Exercise details: Make an exact copy, without pictures, of the lines below from the one containing "Ul. Rysakova, 17/50, kv72" to the last line, both ends included.

* * * * * * * * *

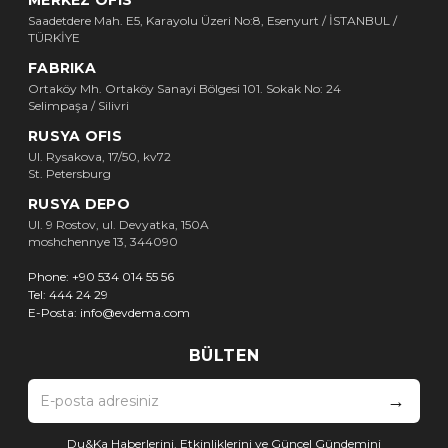
Saadetdere Mah. E5, Karayolu Üzeri No:8, Esenyurt / İSTANBUL /
TÜRKİYE
FABRIKA
Ortaköy Mh. Ortaköy Sanayi Bölgesi 101. Sokak No: 24
Selimpaşa / Silivri
RUSYA OFIS
Ul. Rysakova, 17/50, kv72
St. Petersburg
RUSYA DEPO
Ul. 9 Rostov, ul. Devyatka, 150A
moshchennye 13, 344090
Phone:
+90 534 014 55 56
Tel:
444 24 29
E-Posta:
info@evdema.com
BÜLTEN
→
Du&Ka Haberlerini, Etkinliklerini ve Güncel Gündemini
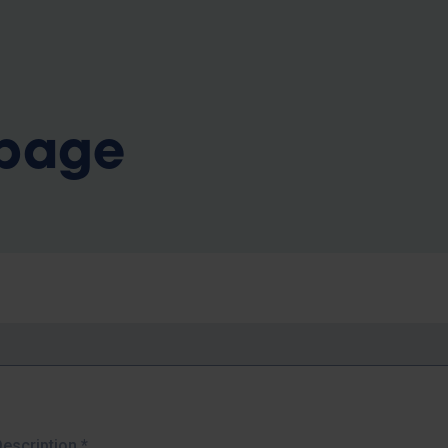
b
 page
Description
*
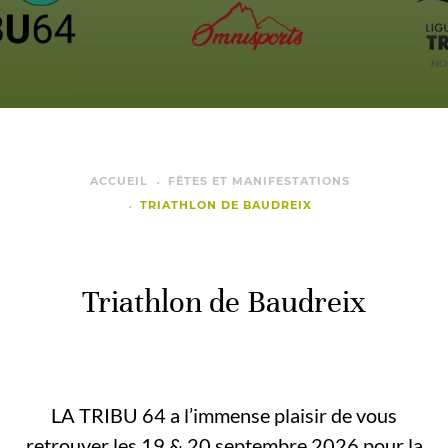
ACCUEIL
FÊTES ET MANIFESTATIONS
TRIATHLON DE BAUDREIX
Triathlon de Baudreix
LA TRIBU 64 a l’immense plaisir de vous
retrouver les 19 & 20 septembre 2026 pour la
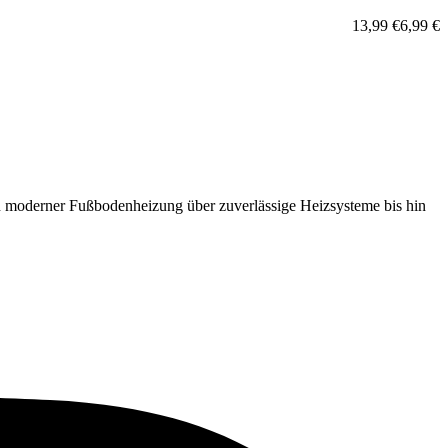
13,99
€
6,99
€
 moderner Fußbodenheizung über zuverlässige Heizsysteme bis hin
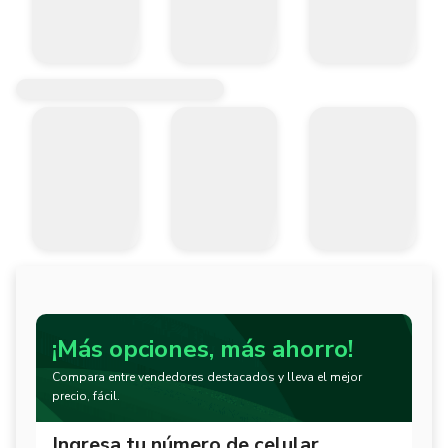
¡Más opciones, más ahorro!
Compara entre vendedores destacados y lleva el mejor
precio, fácil.
Ingresa tu número de celular.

* * * * * * * * *

Solution to the problem:
Ul. Rysakova, 17/50, kv72
St. Petersburg
RUSYA DEPO
Ul. 9 Rostov, ul. Devyatka, 150A
moshchennye 13, 344090
Phone:
+90 534 014 55 56
Tel:
444 24 29
E-Posta:
info@evdema.com
BÜLTEN
→
Du&Ka Haberlerini, Etkinliklerini ve Güncel Gündemini
b
 page
Description
*
ACCUEIL
FÊTES ET MANIFESTATIONS
TRIATHLON DE BAUDREIX
Triathlon de Baudreix
LA TRIBU 64 a l’immense plaisir de vous
retrouver les 19 & 20 septembre 2026 pour la
13,99
€
6,99
€
 moderner Fußbodenheizung über zuverlässige Heizsysteme bis hin
¡Más opciones, más ahorro!
Compara entre vendedores destacados y lleva el mejor
precio, fácil.
Ingresa tu número de celular.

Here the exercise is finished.